コメダ珈琲店が「名古屋の食文化」にこだわり全国制覇できた理由コメダ珈琲店がこの度全国への出店を果たすという。同じ名古屋出身の企業が全国展開に苦戦するなか、同社はなぜ商圏を急拡大させているのか Photo:DOL

コメダ珈琲店が全国制覇を達成
「名古屋のモーニング」は全国区に

 名古屋では知らない人がいない喫茶店「珈琲所 コメダ珈琲店」(以下、コメダ)などを運営するコメダホールディングスが、2019年6月に最後の空白地だった青森県に出店することがわかり、これで全国47都道府県制覇を達成することになりました。

 コメダは最近では東京都内でも50店舗を超えたので、「見たことある」「たまに行く」という読者の方も多いかもしれません。名古屋のローカル喫茶店だったコメダはいつのまにか812店舗に拡大し、全国制覇(?)を達成するまでの存在になりました。

 実は、このコメダの全国制覇については、他のチェーンビジネスとはまったく違う、あるメカニズムが働いています。特定のビジネスパーソン読者の方にとっては、自分の未来を変えるヒントにつながるかもしれません。“知られざる”(?)コメダの全国制覇の謎を詳らかにしてみたいと思います。

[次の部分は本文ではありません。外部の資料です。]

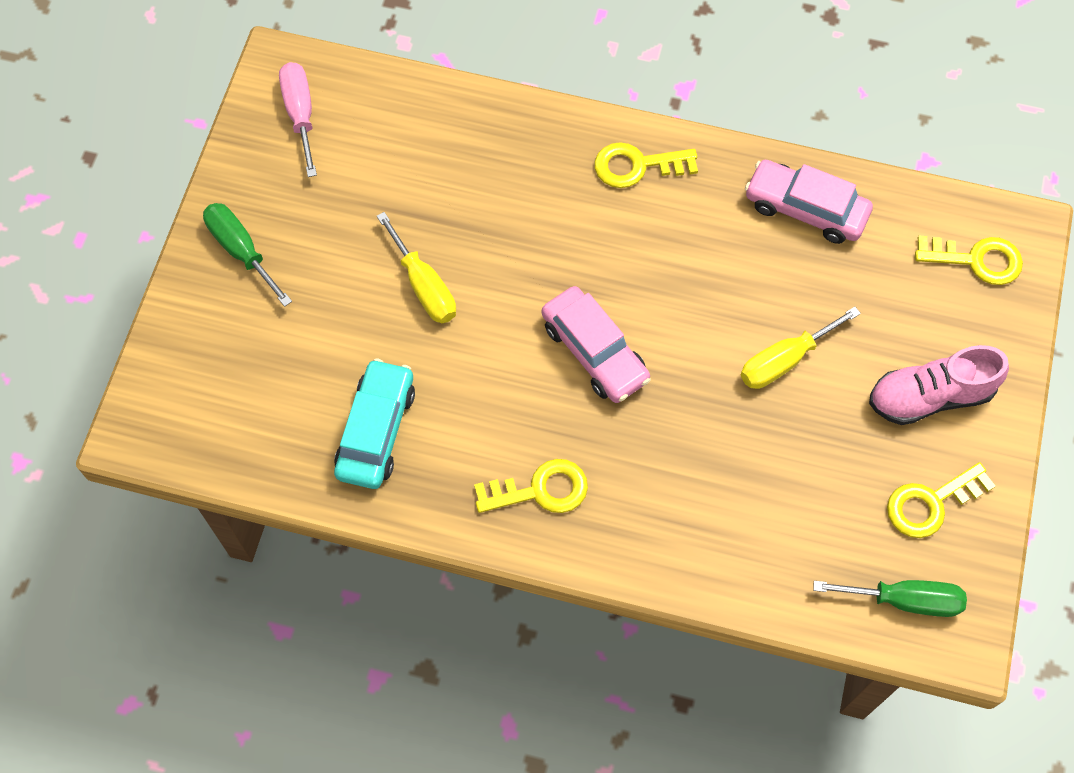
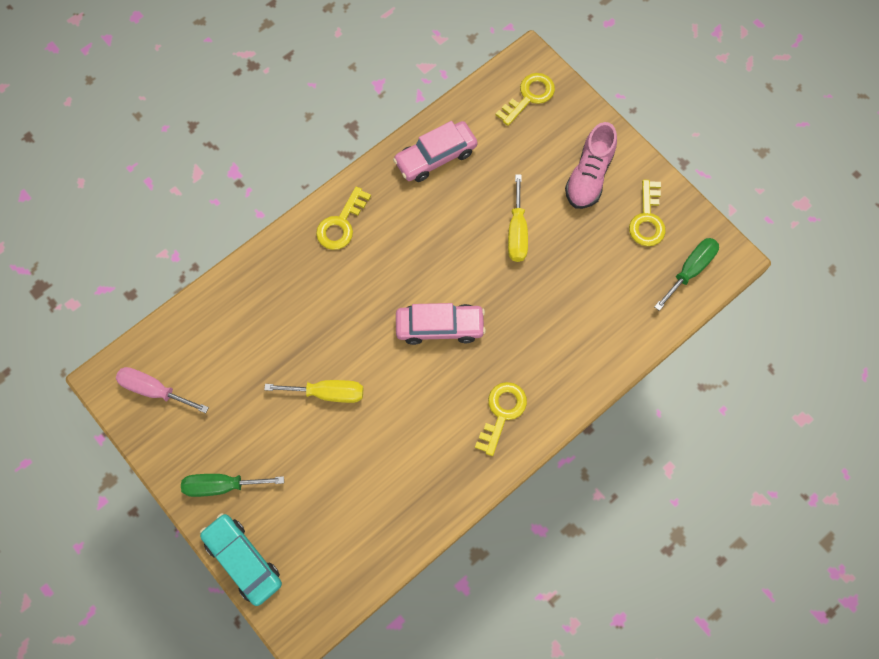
camera: 55 degrees left, 5 degrees up
(376, 431) = (401, 481): turquoise car -> turquoise car (243, 560)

 コメダの店舗展開は圧倒的に名古屋に集中していて、愛知県だけで店舗数は240店舗を超えています。岐阜、三重、静岡といった隣県では各県30店舗程度ですから、極めて名古屋に集中した商圏を持つコーヒーチェーンであることがわかります。

 コメダの特徴は、まずモーニング。コーヒーメニューのいずれかを注文すると、厚切りのトーストとゆで卵が無料で付いてきます。名古屋圏の独身者はコーヒー1杯で無料の朝食を食べられるこのモーニングというメニューが当たり前だと思って成人するのですが、東京や大阪などの大都市に引っ越してきて初めて、それが名古屋以外では当たり前ではないことに気づきます。これが「名古屋人あるある」なのですが、とにかくこの無料のモーニングがコメダの1つ目の特徴です。

 2つ目の特徴は甘いもの。これは名古屋の食文化でもあります。コメダではシロノワールという、ふんわり焼いたデニッシュパンの上にソフトクリームとシロップをかけた独特のデザートが人気です。他にも、このソフトクリームをベースにしたデザートやドリンクがたくさん揃っているのがコメダのメニューの特徴ですが、これは名古屋の食文化なのです。

 名古屋にはコメダとは別の「寿がきや」(スガキコシステムズ)という、ローカルでは非常に有名なラーメンチェーンがあります。実はここのメニューも同じで、ソフトクリームをベースにした甘いメニューがたくさん。そしてラーメンチェーンなのに、午後になると女子高生が集まってきて、デザートメニューを注文して何時間もぺちゃくちゃと会話を楽しむ。それが名古屋では当たり前なのです。